Problem to work on – In the entries below, count each line where "Назначение" appears. Give the total and nothing more.

Data for processing –
==============================
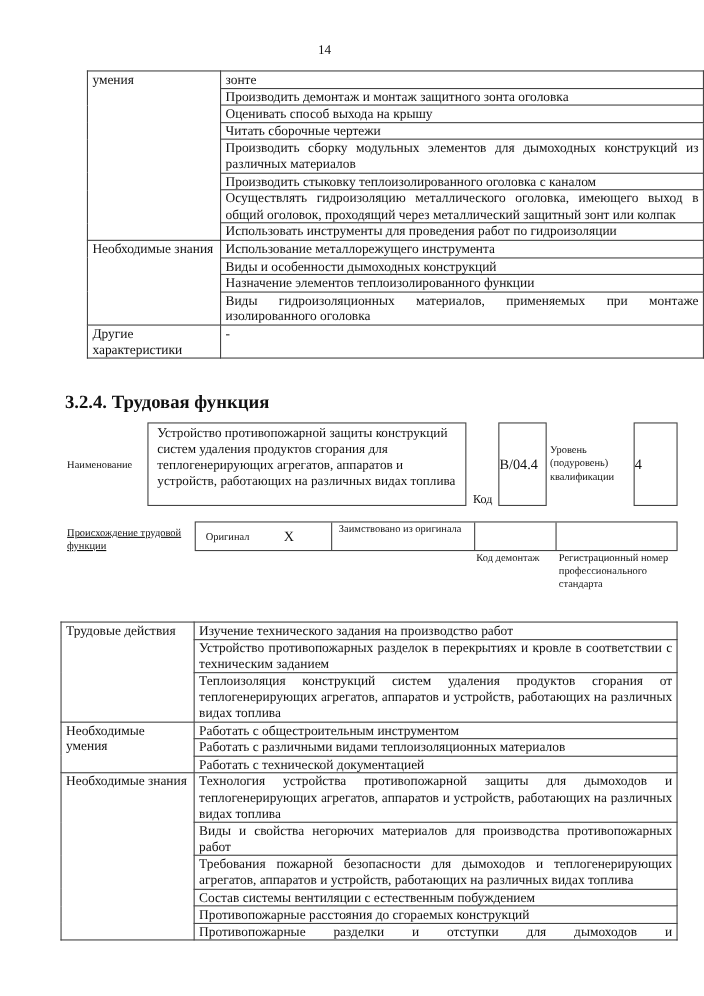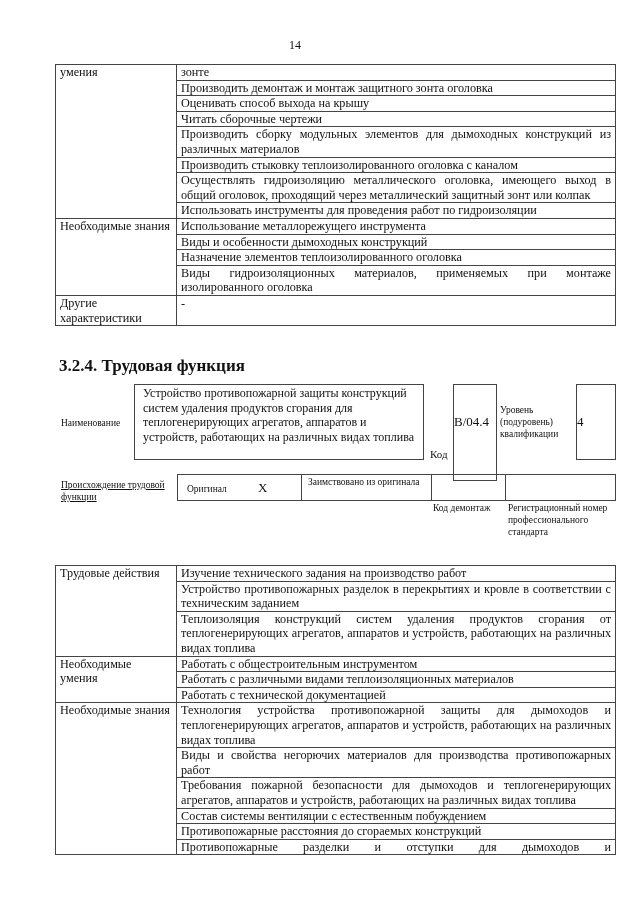--- a/index.html
+++ b/index.html
@@ -22,7 +22,7 @@
 
 <div class="page-num">14</div>
 
-<table class="grid" style="top:64px;">
+<table class="grid" style="top:64px;margin-left:24px;">
   <tbody>
       <tr>
     <td class="lbl" rowspan="8">умения</td>

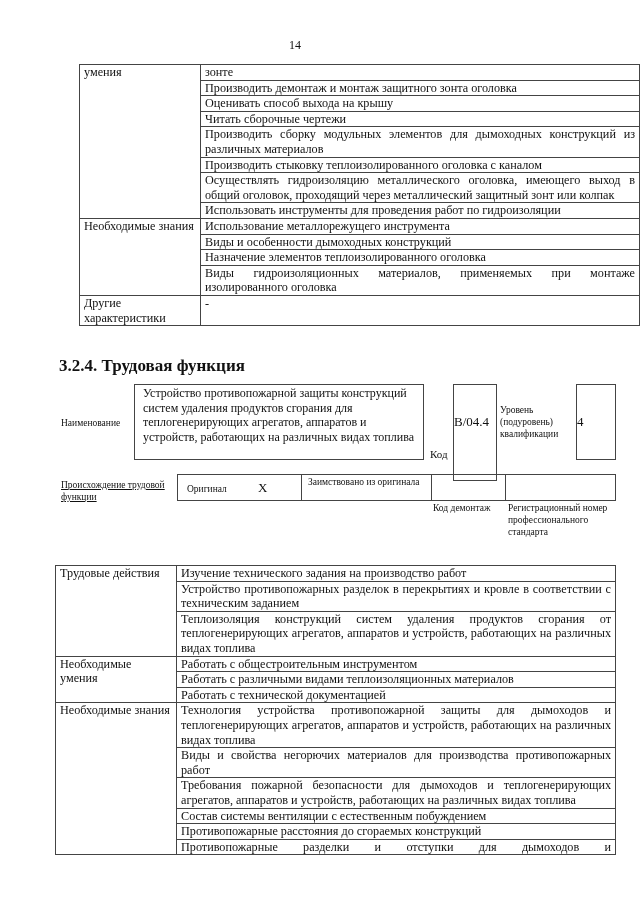--- a/index.html
+++ b/index.html
@@ -57,7 +57,7 @@
         <td>Виды и особенности дымоходных конструкций</td>
       </tr>
   <tr>
-        <td>Назначение элементов теплоизолированного оголовка</td>
+        <td>Назначение элементов теплоизолированного функции</td>
       </tr>
   <tr>
         <td class="j">Виды гидроизоляционных материалов, применяемых при монтаже изолированного оголовка</td>

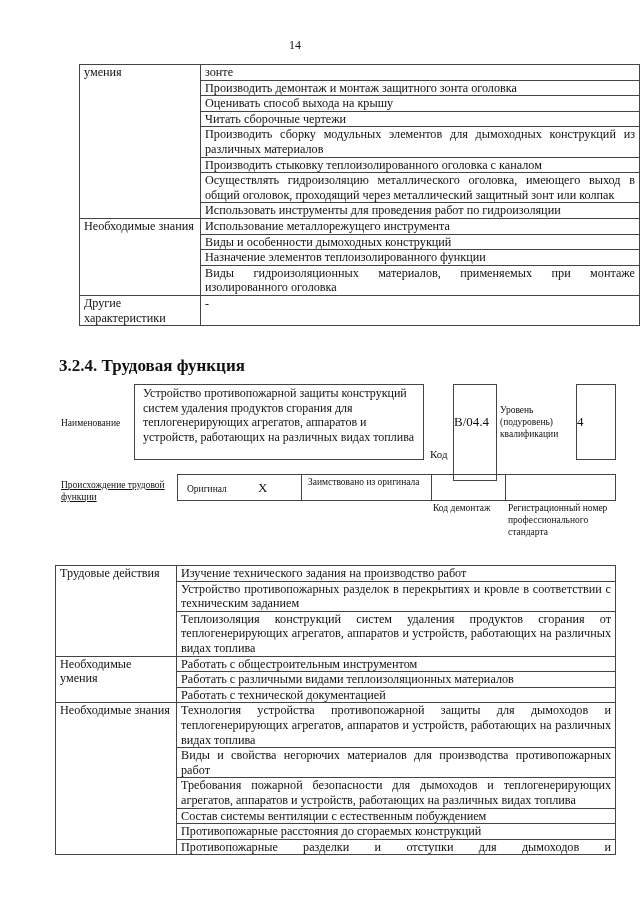--- a/index.html
+++ b/index.html
@@ -75,7 +75,7 @@
 <div class="box" style="left:134px; top:384px; width:290px; height:76px; padding:1px 8px; font-size:12px; line-height:14.6px;">Устройство противопожарной защиты конструкций систем удаления продуктов сгорания для теплогенерирующих агрегатов, аппаратов и устройств, работающих на различных видах топлива</div>
 
 <div class="abs" style="left:430px; top:416px; font-size:11px;margin-top:32px;">Код</div>
-<div class="box center" style="left:453px; top:384px; width:44px; height:97px; line-height:74px; font-size:13px;">B/04.4</div>
+<div class="box center" style="left:453px; top:384px; width:44px; height:76px; line-height:74px; font-size:13px;">B/04.4</div>
 
 <div class="abs small center" style="left:500px; top:404px; width:72px;">Уровень (подуровень) квалификации</div>
 <div class="box center" style="left:576px; top:384px; width:40px; height:76px; line-height:74px; font-size:13px;">4</div>

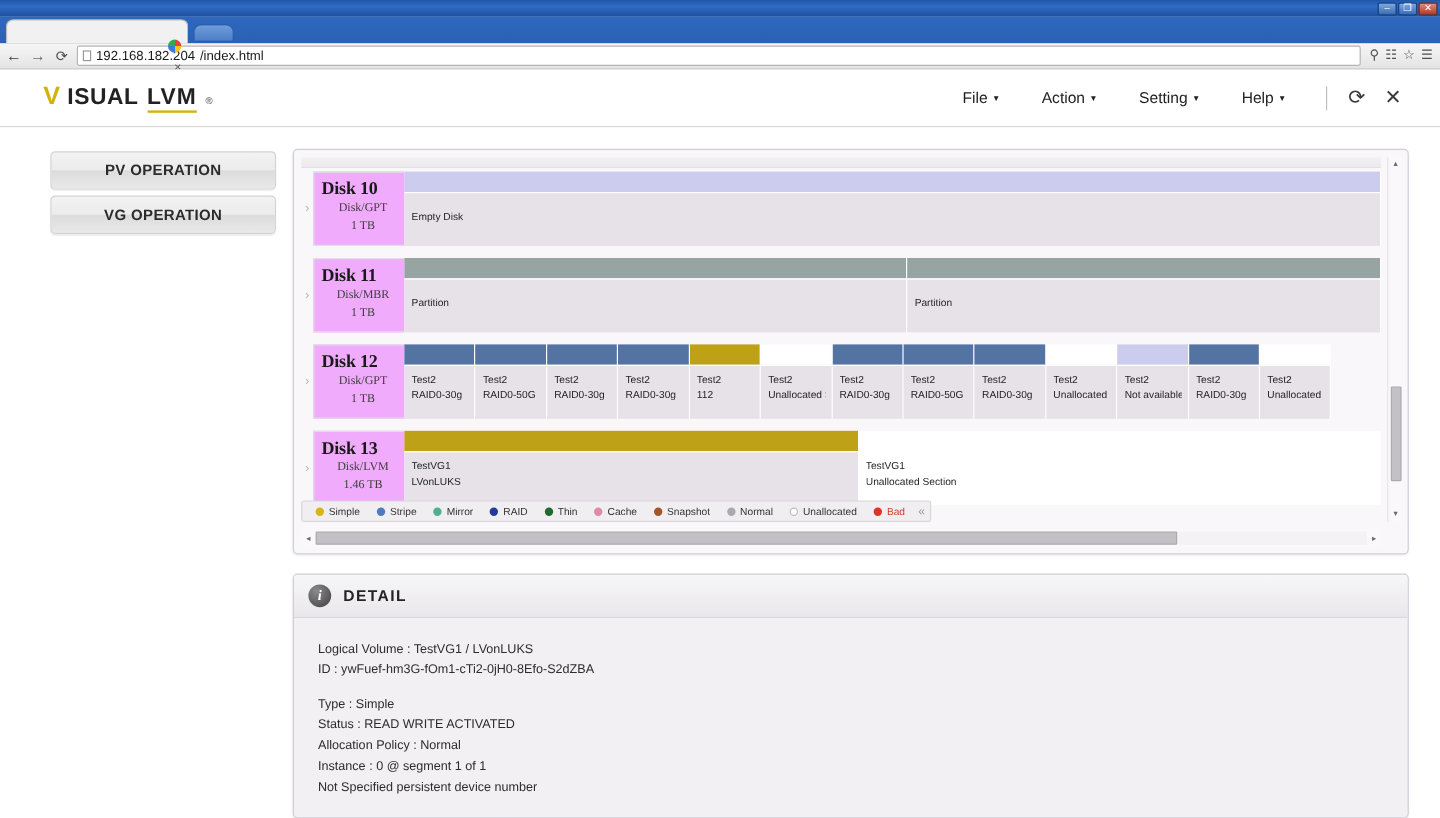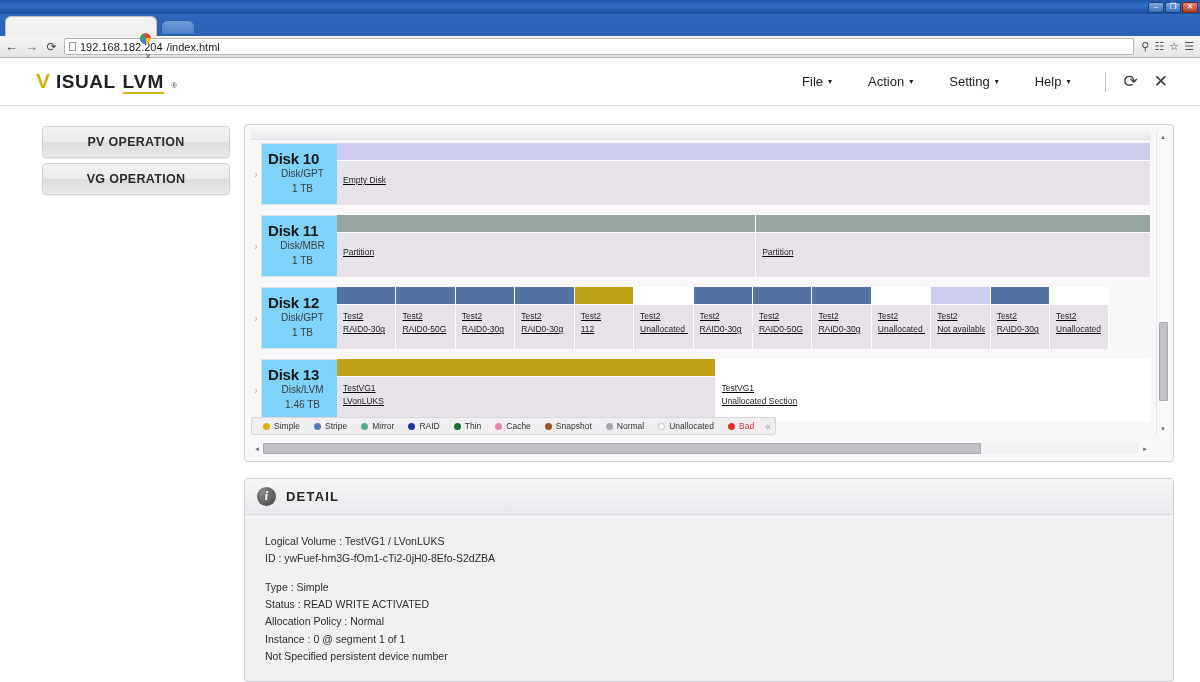--- a/index.html
+++ b/index.html
@@ -201,10 +201,11 @@
   }
   .disk-label {
     width: 76px; flex: 0 0 76px;
-    background: #7dd3fc;
+    background: #f0abfc;
     border: 1px solid #e0dee4;
     border-right: none;
     padding: 6px 0 16px 6px;
+    font-family: Liberation Serif, serif;
   }
   .disk-name { font-size: 15px; font-weight: bold; color: #191919; letter-spacing: -0.2px;}
   .disk-meta { font-size: 10px; color: #3d3d3d; line-height: 1.45; text-align: center; }

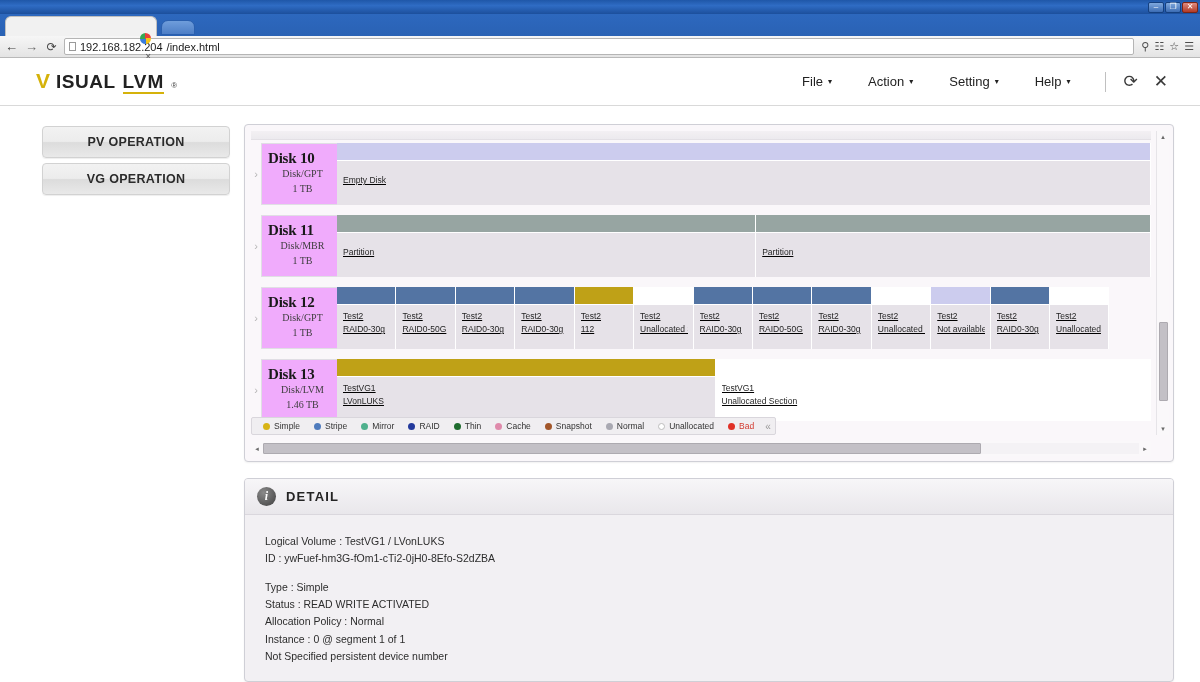--- a/index.html
+++ b/index.html
@@ -219,7 +219,6 @@
     display: flex; flex-direction: column;
     border-right: 1px solid #ffffff;
     min-width: 0;
-    text-decoration: underline;
   }
   .seg-bar { height: 17px; }
   .seg-body {

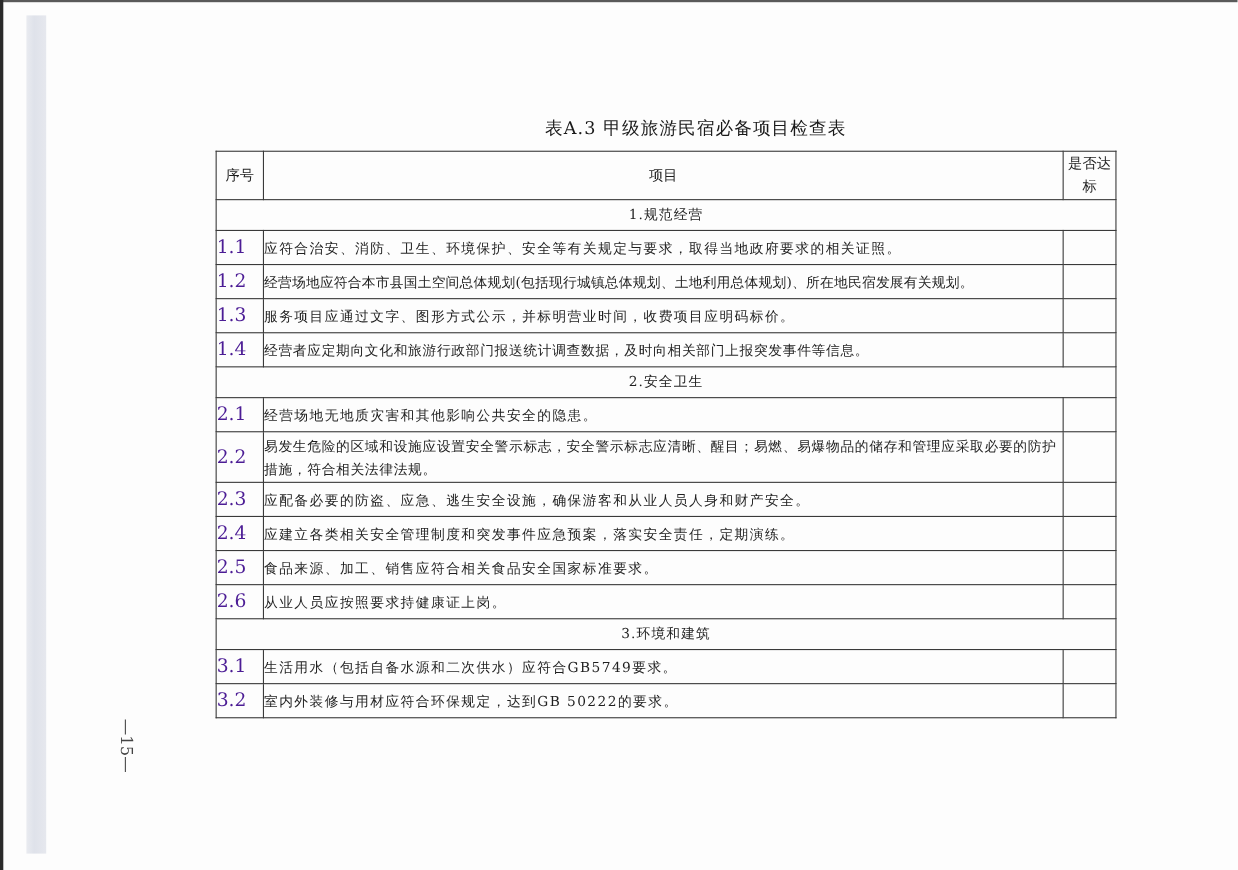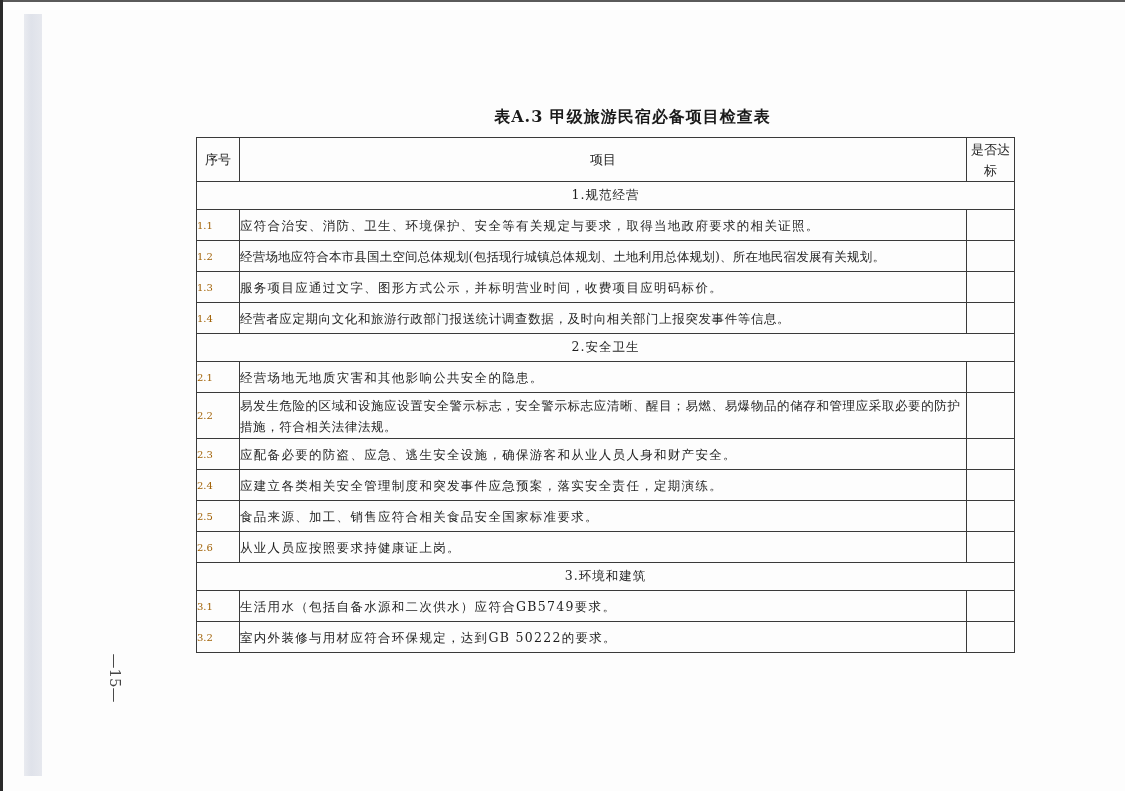--- a/index.html
+++ b/index.html
@@ -25,7 +25,7 @@
   }
   .doc-title {
     position: absolute; left: 0; top: 107px; width: 1125px; text-align: center;
-    font-size: 16px; font-weight: bold; letter-spacing: 1px; color: #1a1a1a;
+    font-size: 16px; font-weight: normal; letter-spacing: 1px; color: #1a1a1a;
     padding-left: 140px; box-sizing: border-box;
   }
   table.checklist {

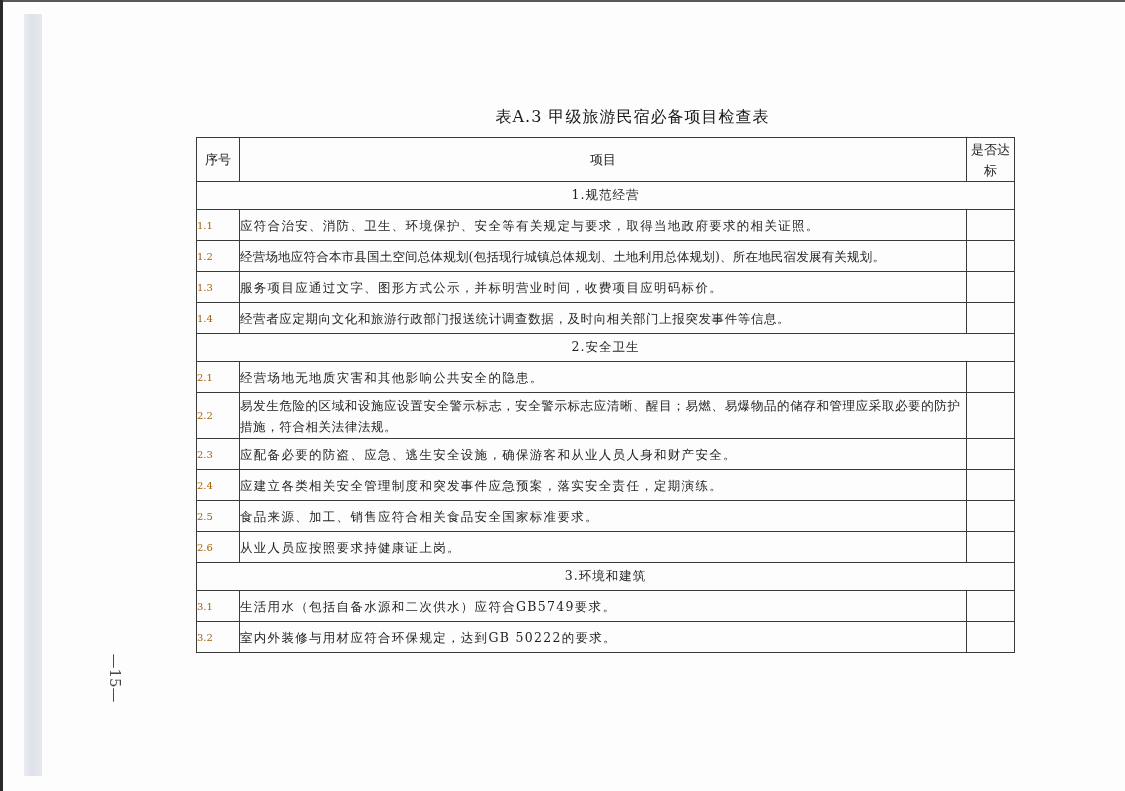--- a/index.html
+++ b/index.html
@@ -46,7 +46,7 @@
   tr.section-row td { text-align: center; font-size: 12.5px; letter-spacing: 1px; }
   tr.item-row { height: 31px; }
   tr.item-row.tall { height: 46px; padding-left: 18px; }
-  td.no { padding-left: 6px; font-size: 10px; color: #a16207; }
+  td.no { padding-left: 6px; font-size: 17px; color: #4c1d95; }
   td.text { padding-left: 8px; padding-right: 6px; letter-spacing: 1.3px; line-height: 21px; margin-left: 9px; }
   td.pass { }
 </style>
==============================
Task solution – 2